___ Data for processing

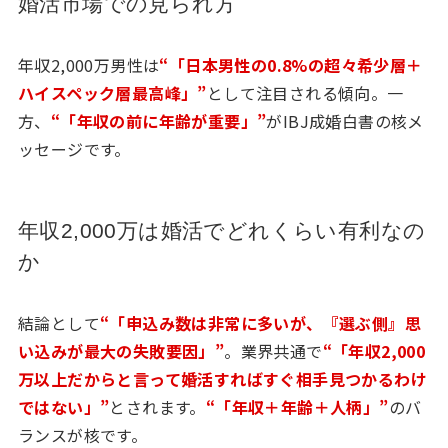
婚活市場での見られ方
年収2,000万男性は
“「日本男性の0.8%の超々希少層＋
ハイスペック層最高峰」”
として注目される傾向。一
方、
“「年収の前に年齢が重要」”
がIBJ成婚白書の核メ
ッセージです。
年収2,000万は婚活でどれくらい有利なの
か
結論として
“「申込み数は非常に多いが、『選ぶ側』思
い込みが最大の失敗要因」”
。業界共通で
“「年収2,000
万以上だからと言って婚活すればすぐ相手見つかるわけ
ではない」”
とされます。
“「年収＋年齢＋人柄」”
のバ
ランスが核です。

______

_Description of the task_
The result should be every line of the data, reproduced exactly, with the images removed.

_Written reply_
婚活市場での見られ方
年収2,000万男性は
“「日本男性の0.8%の超々希少層＋
ハイスペック層最高峰」”
として注目される傾向。一
方、
“「年収の前に年齢が重要」”
がIBJ成婚白書の核メ
ッセージです。
年収2,000万は婚活でどれくらい有利なの
か
結論として
“「申込み数は非常に多いが、『選ぶ側』思
い込みが最大の失敗要因」”
。業界共通で
“「年収2,000
万以上だからと言って婚活すればすぐ相手見つかるわけ
ではない」”
とされます。
“「年収＋年齢＋人柄」”
のバ
ランスが核です。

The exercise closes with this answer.